То, что так называемая интеллектуальная собственность собственностью не является, видно и из той части законов о копирайте, которые ограничивают срок его действия. Представьте себе, что парламент принял закон, согласно которому ваш автомобиль, костюм или квартира принадлежат вам ограниченное количество времени. Скажем, 15 лет — а потом квартира становится «общественным достоянием» и в ней может поселиться кто угодно. Абсурд? Конечно. Ясно, что такая квартира изначально не является вашей собственностью. Точно так же не являются собственностью и «авторские права». Чем же они являются? Привилегией, дарованной вам государством. Данным на определенное время правом контролировать весь оборот определенного товара и запрещать людям, его купившим, пользоваться своими имущественными правами. То есть, по сути, копирайт в существующем виде не защищает право собственности, а нарушает его, не позволяя миллионам людей распоряжаться тем, что им принадлежит.
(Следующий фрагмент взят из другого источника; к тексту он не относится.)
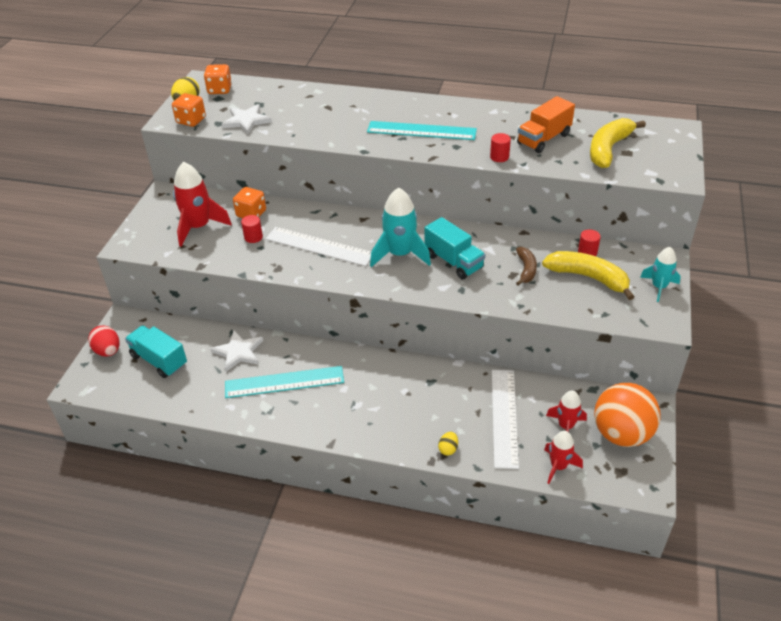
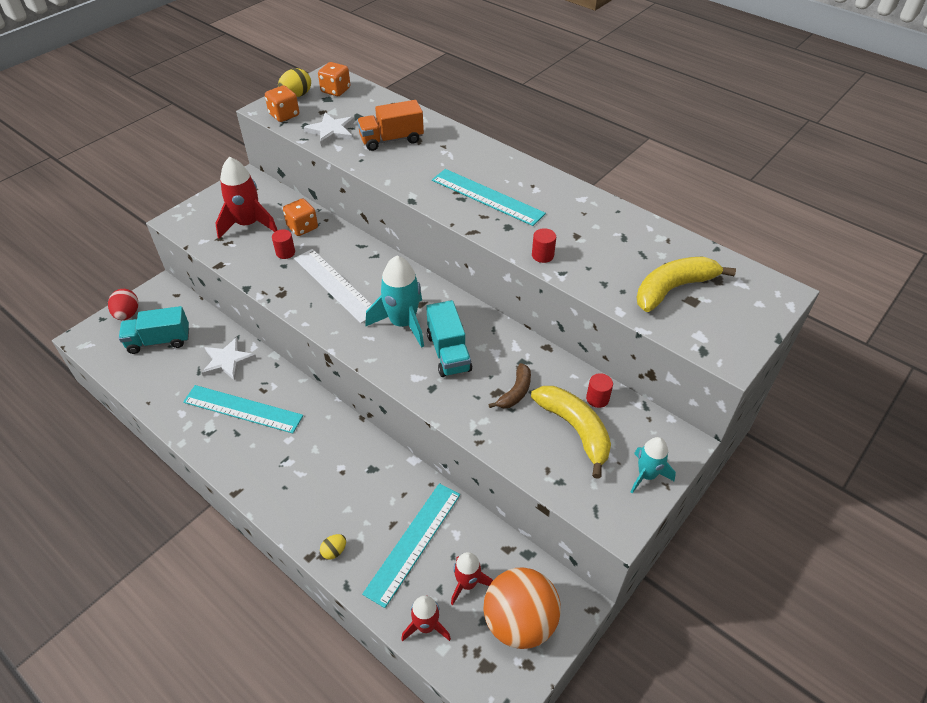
camera: 25 degrees right, 5 degrees up
turquoise truck [125,325,187,378] -> turquoise truck turned 75 degrees counterclockwise [119,306,189,354]
white ruler [492,370,519,469] -> turquoise ruler [362,483,460,608]
orange truck [517,96,575,153] -> orange truck moved to [357,100,424,151]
Это не значит, что в данной области вообще не может быть краж. Кража мастер-копии альбома или фильма несомненно является кражей и должна наказываться, как любое другое воровство. Но копирование и распространение законно приобретенной вещи, даже если и запрещено каким-то законом, согласно базовым принципам естественного права кражей не является и являться не может. Человек, раздающий на торрентах DVD-Rip, является вором не в большей степени, чем Иисус, накормивший пятью хлебами пять тысяч человек. Булочники тогда тоже наверняка были весьма недовольны.

5
Что же тогда остается от концепции копирайта? Жалобы правообладателей на упущенную прибыль. Ее и предлагается возмещать. Но ни в одной другой области экономики упущенная прибыль не считается кражей. Представьте себе, раз уж мы заговорили о хлебе, что в маленьком городке есть всего лишь одна булочная. И вдруг за углом кто-то открывает вторую. Можно предположить, что у первого булочника убавится клиентов и он не получит какого-то количества прибыли, которое, возможно, получил бы, останься он монополистом. Но если он пойдет в полицию писать заявление о краже, на него посмотрят как на сумасшедшего. И правильно сделают. Нельзя украсть то, чего нет.
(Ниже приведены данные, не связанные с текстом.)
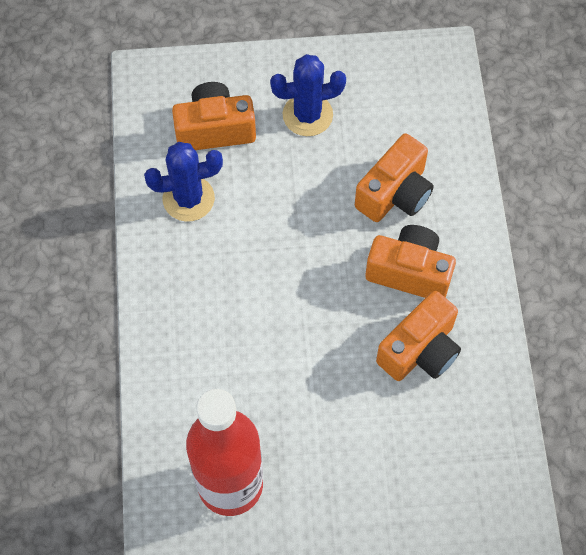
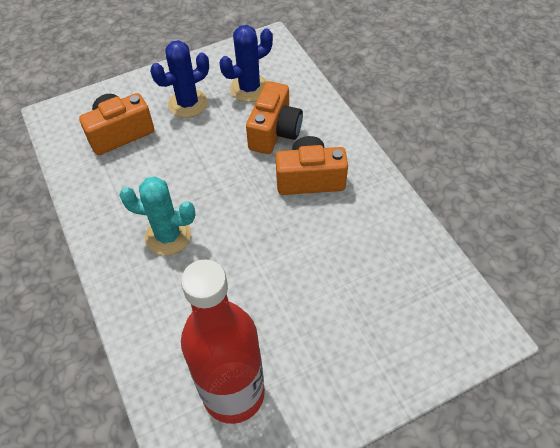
camera: 20 degrees left, 10 degrees down
blue cactus [144,142,223,222] -> blue cactus moved to [219,25,273,102]
orange camera [376,291,461,381] -> none
none -> turquoise cactus [119,176,195,255]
Ну а как же писатели, режиссеры и музыканты? Пусть распространение и скачивание не кража, но мы же можем лишиться культуры? Теоретически — можем. Но практически — скорее всего не лишимся. Те, кто говорит, что после отмены копирайта творцы перестанут получать деньги, совершают известную логическую ошибку. Они считают, что при изменении одного параметра сложной системы другие ее параметры не будут меняться. Но так почти никогда не бывает. Все части системы взаимосвязаны, и изменение одной ведет к перемене других. Копирайт ведь тоже существовал не всегда. Многие великие романы, пьесы и симфонии написаны задолго до его появления. Часть их авторов творила, не рассчитывая на вознаграждение. Но другая часть работала ради денег и успешно их зарабатывала даже без авторских отчислений. И в будущем, даже без копирайта, востребованные авторы смогут заработать себе на хлеб с маслом. Если есть спрос на культуру, будет и предложение. А каким способом читатели будут платить писателям, зрители режиссерам и слушатели музыкантам — дело десятое. Может, это будет PWYW, может, краудфандинг, может, еще что-то, пока неведомое. Что-нибудь да найдется. Прогресс не остановить.